Aku tidak bisa berkata apa-apa sewaktu dia mengatakan begitu. Sesudah hening agak lama aku lanjut bertanya padanya "Jadi sekarang apa yang kurasakan tidak sama dengan kamu ya, Viki? Kamu mengingatnya padahal kamu sudah menjadi pacarku, kayaknya itu lebih menyakitkan. Aku setiap hari bersamamu, aku ini pacarmu, tapi kamu bisa mengingat Luna, coba kamu bayangin siapa yang lebih sakit hati saat ini?" Aku hanya ingin mengambil hak ku, karena kami pacaran seperti tidak pacaran saja. "Kamu tidak pernah berpikir untuk mencoba menganggap aku ini pacarmu yang sebenarnya saat ini, Viki?" Viki sama sekali tidak menjawab pertanyaanku. Aku sudah sangat emosi dengan semua ini dan tidak tahan lalu aku membentaknya "JAWAB VIKI!!".

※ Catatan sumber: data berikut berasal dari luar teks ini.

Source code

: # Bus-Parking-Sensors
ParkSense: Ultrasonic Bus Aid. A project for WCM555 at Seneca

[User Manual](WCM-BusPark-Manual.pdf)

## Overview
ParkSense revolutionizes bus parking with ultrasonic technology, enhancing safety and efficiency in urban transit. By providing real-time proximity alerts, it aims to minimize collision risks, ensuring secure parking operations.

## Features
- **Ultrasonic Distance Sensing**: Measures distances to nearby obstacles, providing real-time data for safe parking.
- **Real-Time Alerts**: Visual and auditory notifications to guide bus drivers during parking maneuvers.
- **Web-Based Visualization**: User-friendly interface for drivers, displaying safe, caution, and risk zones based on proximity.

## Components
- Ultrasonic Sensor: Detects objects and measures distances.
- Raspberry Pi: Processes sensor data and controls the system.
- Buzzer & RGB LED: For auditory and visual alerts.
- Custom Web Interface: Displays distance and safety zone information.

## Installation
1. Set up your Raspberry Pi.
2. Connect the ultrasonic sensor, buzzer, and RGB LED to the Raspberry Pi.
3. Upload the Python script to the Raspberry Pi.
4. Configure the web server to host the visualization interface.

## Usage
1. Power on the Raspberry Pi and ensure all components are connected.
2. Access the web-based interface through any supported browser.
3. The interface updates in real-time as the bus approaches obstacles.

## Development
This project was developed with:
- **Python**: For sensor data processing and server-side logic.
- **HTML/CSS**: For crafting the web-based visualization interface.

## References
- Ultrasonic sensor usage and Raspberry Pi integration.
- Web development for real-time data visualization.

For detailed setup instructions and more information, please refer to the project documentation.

"Septi, maafkan aku ya, aku kayaknya sudah tidak berani bermain dengan yang namanya cinta" Ujar Viki, "kamu harus berani dan putus cinta bukan menjadi alasan untuk berhenti jatuh cinta lagi pada orang lain" aku meyakinkannya. "Susah kayaknya,Septi, aku tidak bisa lagi" Viki menjawab dengan pasrah dan tidak bersemangat. "Viki, aku disini siap untuk mendukungmu dan mencintaimu dengan tulus, kamu harus berani." kataku.
Yuda dengan sangat pasrah menjawab "Septi, biarlah waktu yang akan menjawab semua pertanyaanmu ini" lalu dia menghadap membelakangiku. Akhirnya air mataku mengalir dan membasahi pipiku, aku tidak bisa menahannya lagi, Aku hanya ingin tahu sampai kapan aku bisa mengertinya, karena dia tidak pernah mengerti perasaanku sama sekali. Apa aku harus meninggalkannya, tetapi aku terlanjur mencintainya sejak dulu sekali sebelum dia berpacaran dengan Luna. Hatiku benar-benar sangat hancur. Dan air mataku tidak bisa berhenti mengalir. Tolong coba mengerti perasaanku Viki.